3 Limit it to 2 or 3 (for Twitter)

Some people put messages of all hashtags, I think that is a real turn off. In Twitter particularly so because you are limited in the number of characters, the more hashtags you use the less message you have. If you are posting a picture, you have perhaps more scope to add more, but I’d still say don’t. On other platforms you could add a few more. The exception is Instagram, because it doesn’t have a search function, people tend to use lots more tags so their image can be found.

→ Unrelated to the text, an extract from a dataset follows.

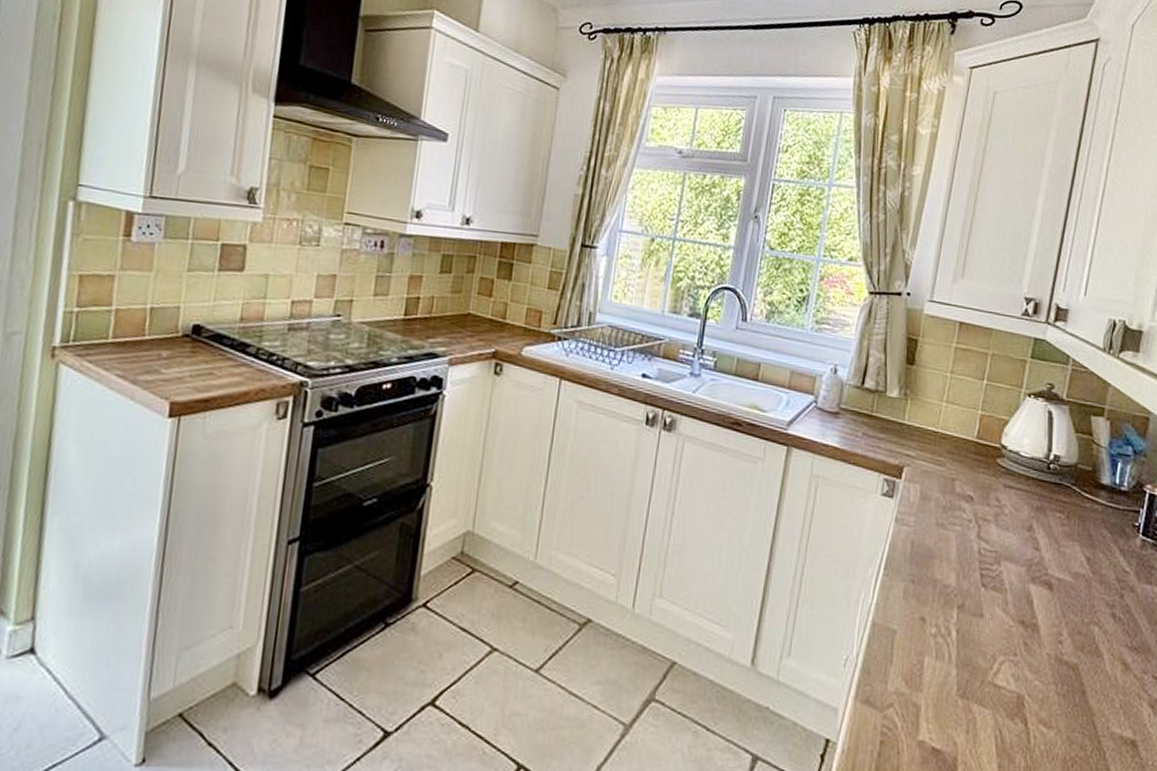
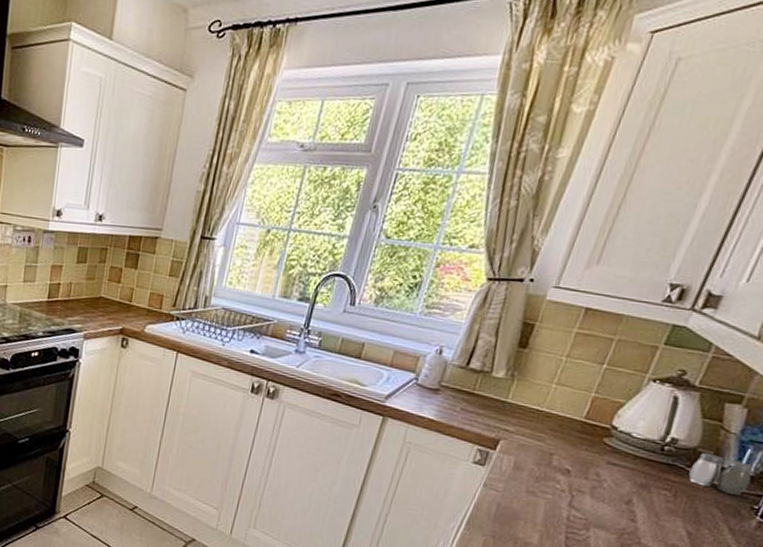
salt and pepper shaker: none [1075,468,1126,514] -> present [688,452,754,496]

4 Variety is the spice of life

If your aim is to be found by new people, using the same hashtags over and over is clearly not a good strategy. Yes you will need to repeat them on a regular basis – because of the ephemeral nature of the media, and because different people are looking at different times – but not in every message. A monotonous use of the same hashtags will mean that you will only be reaching the same people. If you vary which you use, it gets around the temptation to load lots of hashtags into one message as mentioned in 4 above, and will hit more potential followers/customers. In fact, if you feel you have a particular message that warrants lots of hashags (because it relates to lots of topics), I would suggest that you actually post lots of similar messages at different times of day (schedule them maybe with a service such as http://hootsuite.com) with the different hashtags you want to use.

5 Make a list

If you are serious about marketing then you need to be organised, planned, structured. A list of keywords to try as hashtags helps you to be strategic about your messages and to vary them. You need to look at what hashtags are used by the people that you are trying to aim your marketing at. What lists of posts do you want yours to appear in to attract people with a similar interest?

6 Keep it short

Because characters count. Because it’s harder to make typos.

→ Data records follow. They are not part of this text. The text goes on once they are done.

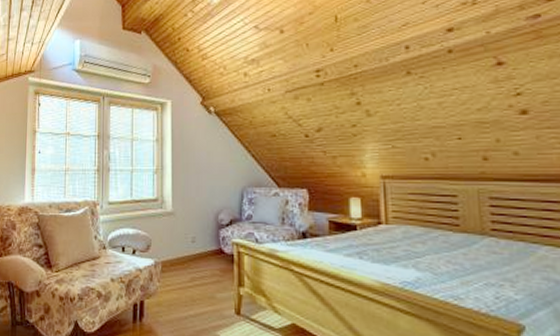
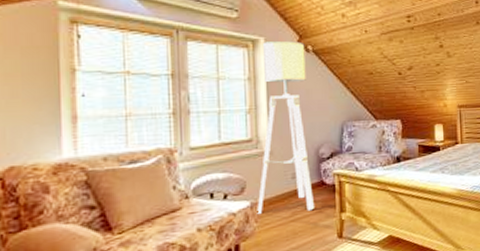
floor lamp: none [160,102,213,279] -> present [257,40,315,214]

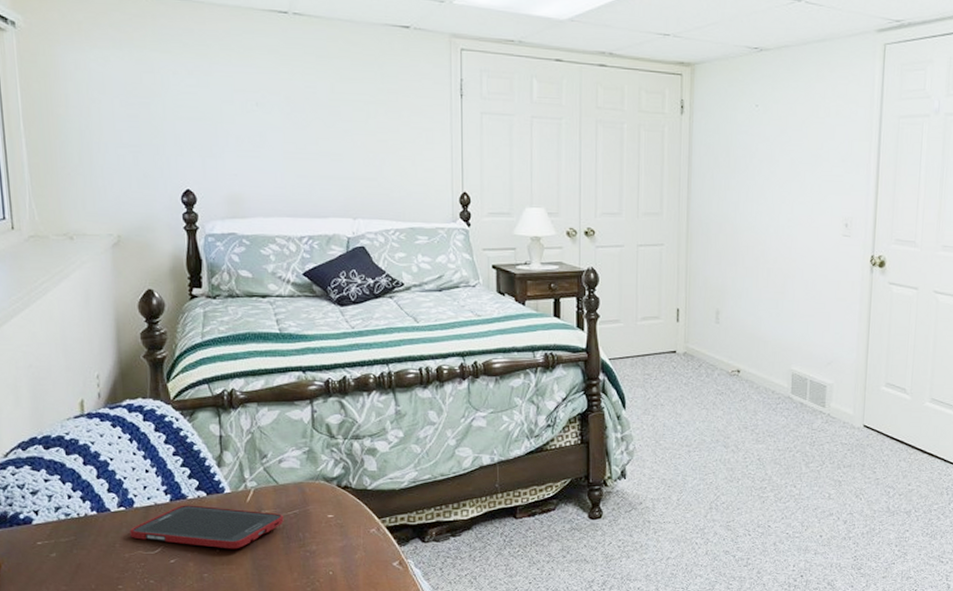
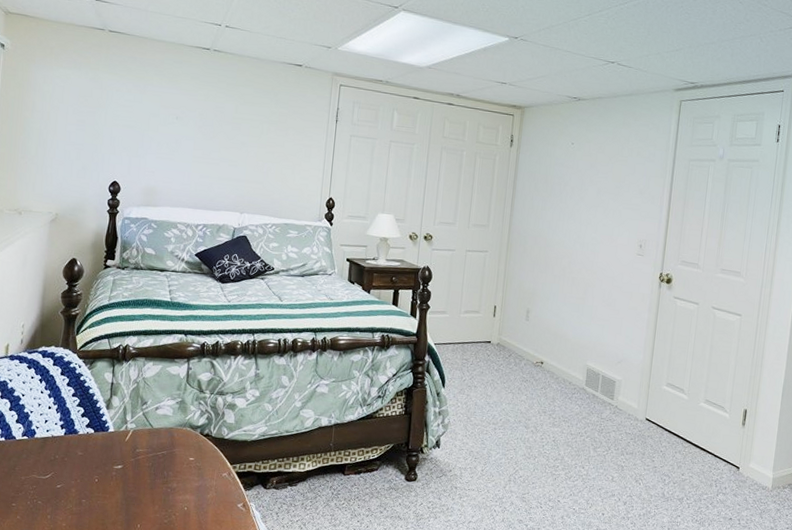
cell phone: present [129,505,284,549] -> none [27,438,154,481]

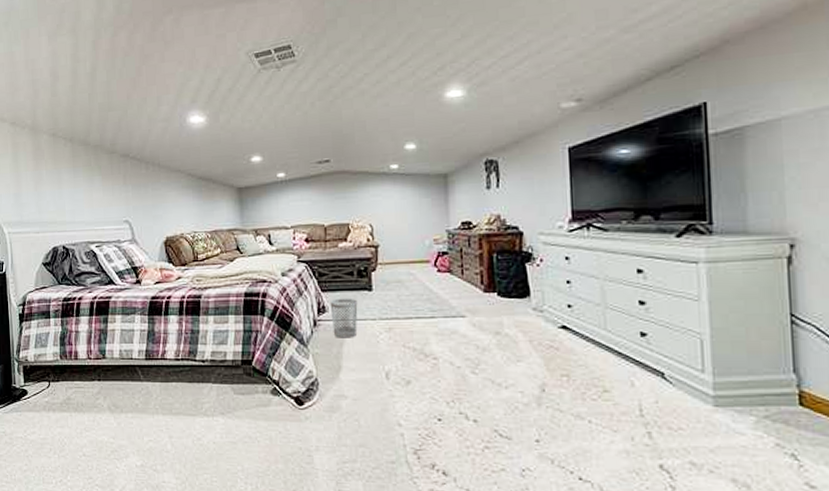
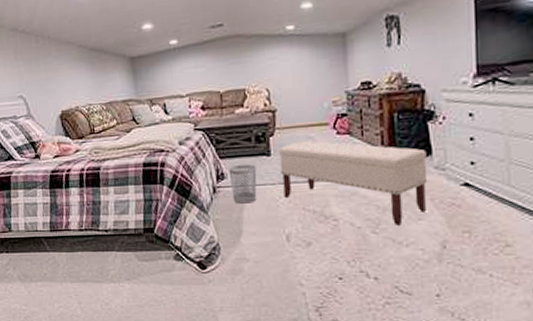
bench: none [380,277,526,366] -> present [279,140,428,225]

7 #longonesareforhumourandidiotsnotmarketing

You may see people using long hashtags like the title. All I can say is DON’T!

8 Unique for unique

If you want to run a campaign and get lots of people talking about something, or you are running an event where you want to live stream the twitter feed, then you need a unique hashtag. TV programmes use this idea, eg #hignfy. It’s hard to give rules for this, but if you want to be unique then you need to check whether the idea you have for your unique hashtag is not already being used by someone else. A simple search will tell you. Another way people use unique hashtags is for competitions, eg post a picture with this hashtag and you will be entered for a prize. If you are going to use for competition purposes, make sure you know all the rules and legal aspects of running a competition online. You can register a hashtag for these purposes on Twubs, a free service (http://twubs.com/p/register-hashtag) and then monitor it on another (https://tagboard.com/).

9 Relevant and common to reach a niche audience

This becomes more of an art than a science, but if you are trying to reach new people with hashtags then you need to understand the people you are trying to reach, their characteristics and hashtags that they maybe using or searching for. How do you know? The simplest thing is if you are thinking a hashtag will be good, search for it first and see what else comes up. If nothing then it is not a common use and so won’t reach anyone. If a lot of things come up that are nothing like your service/product then maybe that is the wrong audience.

10 Don’t try to fit into sentences

It’s not an absolute no no to include a hashtag in the body of the message that you are sending, but it isn’t necessary. As a rule of thumb, if the hashtag that you want to use would also be a word in the message that you want to post then hashtag OK, but if you are artificially writing to fit the hashtag, don’t bother, just put on the end (Tag on the end). For example “I’m exhibiting my work at #hindhead tomorrow, do come along” (message should include a link to location or website)
But this message would be be nonsense “I’m #exhibiting my #work at #hindhead #tomorrow”.